Preoccupata per l’evoluzione delle condizioni di salute di Silvio Berlusconi, la politica si scopre impreparata a dipanare i nodi delle alleanze non solo nell’ambito della coalizione governativa, ma anche della maggioranza e dell’opposizione.
Nonostante il perdurare dell’assenza operativa di un protagonista come il Cavaliere, non sono le fibrillazioni di Forza Italia ad agitare il back stage della coalizione di Governo, ma i corto circuiti non ancora disinnescati fra Enrico Letta e Matteo Salvini e contemporaneamente le fratture fra Pd e Cinque Stelle nonché tra Lega e Fratelli d’Italia.
Le scintille volano soprattutto fra il segretario del Pd e il leader della Lega che ha messo in dubbio, addebitando le responsabilità al Nazareno e ai grillini, la fattibilità delle riforme necessarie per il recovery plan.
Caduta massi anche lungo la strada di Nicola Zingaretti e Goffredo Bettini, che masticano amaro ripensando all’enfasi di tutti i proclami di appena quattro mesi addietro con i quali hanno acclamato e magnificato l’alleanza col Movimento.
Per non parlare degli sforzi, fino al limite del suicidio politico, profusi dall’ex segretario Pd per mantenere artificialmente in vita il Governo Conte ampiamente decotto e fare entrare i grillini in giunta alla Regione Lazio.
Tutto vanificato, constatano in questi giorni al Nazareno a riprova che in politica la riconoscenza è pressoché sconosciuta, dal netto rifiuto dei 5 Stelle di consentire la candidatura di Nicola Zingaretti al Campidoglio in contrapposizione all’irriducibile ricandidatura della Sindaca Virginia Raggi.
Porte sbattute in faccia e alleanze saltate anche per Napoli, Torino e Bologna. A rendere sempre più agitate le acque sono tuttavia alcuni sondaggi che lascerebbero intravedere a Roma l’indisponibilità tanto dei grillini quanto dei democratici a votare reciprocamente al secondo turno, nell’eventuale ballottaggio, il candidato del Pd Gualtieri o la Raggi per i 5 stelle.
In attesa di valutare l’effettiva incidenza della leadership sulle variegate anime del Movimento di Giuseppe Conte, una leadership che da mesi aleggia ma non si concretizza, il segretario del Pd Enrico Letta sempre più alle prese con la dirompente eredità del predecessore Zingaretti, salpa con una sola Caravella alla ricerca della giusta rotta per rilanciare il partito due volte fondatore della Repubblica e continuatore della tradizione cattolica e riformista. “Partirà la nave partirà, quando arriverà questo non si sa” cantava Sergio Endrigo ricordano ironicamente gli scettici che dietro le quinte delle correnti del partito democratico iniziano a porsi domande.
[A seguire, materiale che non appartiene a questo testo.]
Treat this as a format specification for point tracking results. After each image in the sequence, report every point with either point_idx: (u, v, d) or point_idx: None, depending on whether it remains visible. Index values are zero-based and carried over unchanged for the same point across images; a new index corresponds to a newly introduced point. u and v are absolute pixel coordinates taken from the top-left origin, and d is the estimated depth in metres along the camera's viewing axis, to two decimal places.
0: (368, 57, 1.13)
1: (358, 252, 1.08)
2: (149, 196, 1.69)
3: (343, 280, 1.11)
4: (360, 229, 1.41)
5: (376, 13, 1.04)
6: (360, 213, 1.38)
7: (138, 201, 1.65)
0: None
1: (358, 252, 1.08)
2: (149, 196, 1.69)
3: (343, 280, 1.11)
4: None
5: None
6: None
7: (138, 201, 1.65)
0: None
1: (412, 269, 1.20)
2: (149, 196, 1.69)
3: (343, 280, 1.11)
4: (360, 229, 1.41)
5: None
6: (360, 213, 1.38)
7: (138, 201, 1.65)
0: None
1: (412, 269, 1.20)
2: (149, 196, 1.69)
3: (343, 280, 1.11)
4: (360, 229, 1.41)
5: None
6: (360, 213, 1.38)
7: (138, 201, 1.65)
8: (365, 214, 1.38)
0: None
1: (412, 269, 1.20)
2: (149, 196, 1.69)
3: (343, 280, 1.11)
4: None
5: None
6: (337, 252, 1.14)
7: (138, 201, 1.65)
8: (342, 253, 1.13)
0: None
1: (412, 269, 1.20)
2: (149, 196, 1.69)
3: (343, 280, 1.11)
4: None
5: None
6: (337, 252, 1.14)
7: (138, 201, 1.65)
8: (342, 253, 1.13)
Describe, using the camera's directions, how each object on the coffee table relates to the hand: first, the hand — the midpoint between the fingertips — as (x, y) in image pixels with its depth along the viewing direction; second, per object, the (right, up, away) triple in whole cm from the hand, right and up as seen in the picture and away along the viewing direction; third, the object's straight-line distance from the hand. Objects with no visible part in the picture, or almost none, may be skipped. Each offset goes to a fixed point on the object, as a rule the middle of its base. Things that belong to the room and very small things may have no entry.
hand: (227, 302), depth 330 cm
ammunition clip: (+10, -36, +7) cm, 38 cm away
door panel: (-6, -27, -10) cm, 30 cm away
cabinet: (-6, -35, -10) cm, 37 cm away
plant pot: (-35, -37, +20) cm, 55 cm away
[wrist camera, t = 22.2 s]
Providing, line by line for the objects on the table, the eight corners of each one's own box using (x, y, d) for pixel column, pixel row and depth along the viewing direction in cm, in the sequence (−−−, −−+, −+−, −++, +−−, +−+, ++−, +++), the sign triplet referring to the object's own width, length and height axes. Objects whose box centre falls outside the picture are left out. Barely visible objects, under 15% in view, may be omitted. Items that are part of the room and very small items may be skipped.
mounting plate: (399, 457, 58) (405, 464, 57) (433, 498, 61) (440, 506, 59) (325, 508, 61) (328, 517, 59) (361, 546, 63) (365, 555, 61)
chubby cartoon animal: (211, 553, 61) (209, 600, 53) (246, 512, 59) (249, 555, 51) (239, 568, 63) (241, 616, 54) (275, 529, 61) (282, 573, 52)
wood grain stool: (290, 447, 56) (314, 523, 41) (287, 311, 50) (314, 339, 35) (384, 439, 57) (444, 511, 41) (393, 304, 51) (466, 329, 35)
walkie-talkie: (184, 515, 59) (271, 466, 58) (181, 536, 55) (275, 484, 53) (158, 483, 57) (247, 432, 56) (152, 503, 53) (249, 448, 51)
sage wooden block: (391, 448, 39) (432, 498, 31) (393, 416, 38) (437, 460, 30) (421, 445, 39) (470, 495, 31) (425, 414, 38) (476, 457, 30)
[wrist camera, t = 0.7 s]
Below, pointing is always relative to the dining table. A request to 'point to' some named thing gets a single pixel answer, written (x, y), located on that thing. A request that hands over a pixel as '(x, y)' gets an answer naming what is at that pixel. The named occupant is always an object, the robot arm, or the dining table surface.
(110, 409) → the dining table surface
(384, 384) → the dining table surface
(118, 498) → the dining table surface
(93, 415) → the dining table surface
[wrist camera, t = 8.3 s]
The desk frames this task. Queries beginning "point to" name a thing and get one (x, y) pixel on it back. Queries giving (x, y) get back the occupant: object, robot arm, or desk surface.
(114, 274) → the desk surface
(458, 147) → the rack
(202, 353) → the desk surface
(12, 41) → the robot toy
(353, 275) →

Nel centrodestra le prospettive di successo elettorale sembrano invece contribuire a un accordo sulle candidature di Milano, dove Gabriele Albertini nonostante il viatico di Berlusconi e di Giorgia Meloni non si lascia convincere a candidarsi contro Beppe Sala. Al posto dell’ex sindaco il candidato unitario potrebbe essere l’ex Ministro Maurizio Lupi.
A Roma, grosso modo il compromesso prevede per il Campidoglio un candidato del livello di Guido Bertolaso e un esponente i Fratelli d’Italia in pole position per la Presidenza della Regione Lazio.
Le ultime divergenze fra la leader di Fratelli d’Italia e Matteo Salvini riguardano anche le scelte dei vertici e dei consiglieri d’amministrazione della Rai e delle altre grandi società partecipate, del calibro di Eni, Enel, Ferrovie, Cassa depositi e prestiti, dove si misurano e si esercitano le leve dell’economia e del potere politico. Nomine che per quanto riguarda gli snodi strategici verranno sottratte dal Presidente del Consiglio Mario Draghi alle valutazioni dell’appartenenza ai partiti e procederanno lungo il filo conduttore delle competenze.
Così come, nonostante i continui mordi e fuggi dialettici di Salvini, le riforme e il recovery plan proseguiranno con una autosufficiente maggioranza parlamentare lungo la rotta tracciata dal Premier e dal Quirinale.